[[ Source text open ]]

# Bug Report: L180 PIP video noise at top of the screen



## buist (Nov 12, 2002)

Has anyone seen any issues with PIP and video noise at the top of the screen? This is using the the component connection.

Here is a link with screen shots:

http://www.pogeyrealestate.com/personal/Dish921.htm
(the images take a few seconds to load)

Tim


----------



## Mark Lamutt (Mar 24, 2002)

buist - I can't get your pictures to load. You can attach a couple of them to your post here, if they aren't much bigger than 640x480.


----------



## buist (Nov 12, 2002)

Mark Lamutt said:


> buist - I can't get your pictures to load. You can attach a couple of them to your post here, if they aren't much bigger than 640x480.


Mark,
I'll try to get something attached. The pictures do load very slowly, though..

Tim


----------



## Slordak (Dec 17, 2003)

I also can't get the images to load, but are we talking about when one goes into the guide and the image previously shown on the screen is minimized into a small window in the upper right hand corner of the screen?

If so, it's probably the issue with 720p content getting munged when it gets put there if the 921 is running in 1080i output mode.


----------



## buist (Nov 12, 2002)

Okay, I changed the message to include the pictures.. This occurs in 1080i or 480p mode (the TV does not do 720p). This is also just using PIP, not displaying the guide, etc.

[[ Source text closed ]]

Exercises to complete —
[1] Summarize the forum thread on PIP video noise in two sentences.
[2] In the forum thread on PIP video noise, why does Mark Lamutt suggest that the screenshots be attached to the post? Answer in one or two sentences.
[3] List every participant who posts in the forum thread on PIP video noise.
The listing that follows is not needed for any of the tasks.

[[ Given data open ]]

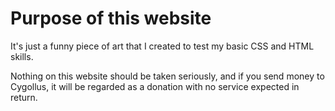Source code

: # Purpose of this website

It's just a funny piece of art that I created to test my basic CSS and HTML skills. 

Nothing on this website should be taken seriously, and if you send money to Cygollus, it will be regarded as a donation with
no service expected in return.
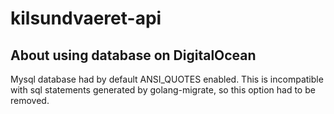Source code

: # kilsundvaeret-api

## About using database on DigitalOcean

Mysql database had by default ANSI_QUOTES enabled. This is incompatible with sql statements generated by golang-migrate,
so this option had to be removed.
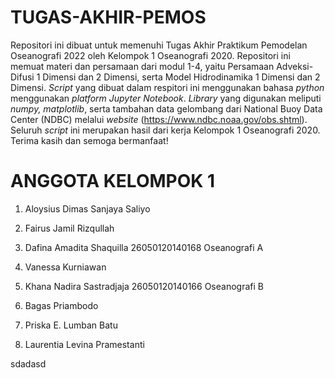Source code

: # TUGAS-AKHIR-PEMOS

Repositori ini dibuat untuk memenuhi Tugas Akhir Praktikum Pemodelan Oseanografi 2022 oleh Kelompok 1 Oseanografi 2020. Repositori ini memuat materi dan persamaan dari modul 1-4, yaitu Persamaan Adveksi-Difusi 1 Dimensi dan 2 Dimensi, serta Model Hidrodinamika 1 Dimensi dan 2 Dimensi. _Script_ yang dibuat dalam respitori ini menggunakan bahasa _python_ menggunakan _platform Jupyter Notebook_. _Library_ yang digunakan meliputi _numpy, matplotlib_, serta tambahan data gelombang dari National Buoy Data Center (NDBC) melalui _website_ (https://www.ndbc.noaa.gov/obs.shtml). Seluruh _script_ ini merupakan hasil dari kerja Kelompok 1 Oseanografi 2020.
Terima kasih dan semoga bermanfaat!

# ANGGOTA KELOMPOK 1
1. Aloysius Dimas Sanjaya Saliyo

2. Fairus Jamil Rizqullah

3. Dafina Amadita Shaquilla               26050120140168  Oseanografi A

4. Vanessa Kurniawan

5. Khana Nadira Sastradjaja               26050120140166 Oseanografi B

6. Bagas Priambodo

7. Priska E. Lumban Batu

8. Laurentia Levina Pramestanti

sdadasd
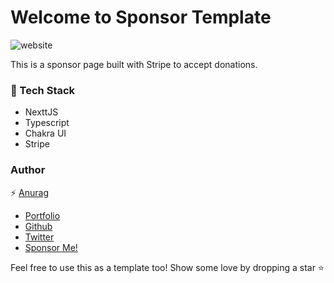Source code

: # Welcome to Sponsor Template

![website](https://user-images.githubusercontent.com/77309809/152326564-00a1f8d2-109d-4824-bad7-fdf3dd1f0170.png)

This is a sponsor page built with Stripe to accept donations.

### 🌟 Tech Stack

- NexttJS
- Typescript
- Chakra UI
- Stripe

### Author

⚡ [Anurag](https://bio.link/anuragkr)

- [Portfolio](https://anurag.tech)
- [Github](https://github.com/kr-anurag)
- [Twitter](https://twitter.com/kr_anurag_)
- [Sponsor Me!](https://sponsor.anurag.tech)

Feel free to use this as a template too! Show some love by dropping a star ⭐
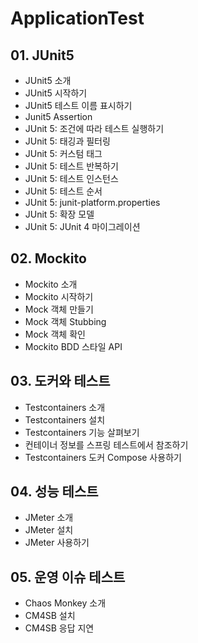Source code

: # ApplicationTest

## 01. JUnit5
- JUnit5 소개
- JUnit5 시작하기
- JUnit5 테스트 이름 표시하기
- Junit5 Assertion
- JUnit 5: 조건에 따라 테스트 실행하기
- JUnit 5: 태깅과 필터링
- JUnit 5: 커스텀 태그
- JUnit 5: 테스트 반복하기
- JUnit 5: 테스트 인스턴스
- JUnit 5: 테스트 순서
- JUnit 5: junit-platform.properties
- JUnit 5: 확장 모델
- JUnit 5: JUnit 4 마이그레이션

## 02. Mockito
- Mockito 소개
- Mockito 시작하기
- Mock 객체 만들기
- Mock 객체 Stubbing
- Mock 객체 확인
- Mockito BDD 스타일 API

## 03. 도커와 테스트
- Testcontainers 소개
- Testcontainers 설치
- Testcontainers 기능 살펴보기
- 컨테이너 정보를 스프링 테스트에서 참조하기
- Testcontainers 도커 Compose 사용하기

## 04. 성능 테스트
- JMeter 소개
- JMeter 설치
- JMeter 사용하기

## 05. 운영 이슈 테스트
- Chaos Monkey 소개
- CM4SB 설치
- CM4SB 응답 지연
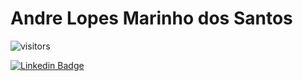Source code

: # Andre Lopes Marinho dos Santos

![visitors](https://visitor-badge.glitch.me/badge?page_id=andrelopesmds/andrelopesmds)

[![Linkedin Badge](https://img.shields.io/badge/-Andre%20Santos-2d81cb?style=flat-square&labelColor=3fb0ff&logo=Linkedin&logoColor=white&link=https://www.linkedin.com/in/andrelopesmds/)](https://www.linkedin.com/in/andrelopesmds/)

[[ Given data closed ]]

Per-task outputs —
[1] A user reports video noise at the top of the screen when using PIP over the component connection, and other participants say they cannot load the linked screenshots. One participant suggests it may be the problem of 720p content being garbled when it is shrunk into the guide's small window while the 921 outputs 1080i, but the reporter replies that the noise appears in both 1080i and 480p modes and with PIP alone, not the guide.

[2] He cannot get the pictures at the linked page to load. He therefore suggests attaching a couple of them directly to the post, provided they are not much bigger than 640x480.

[3] buist (who signs as Tim), Mark Lamutt, Slordak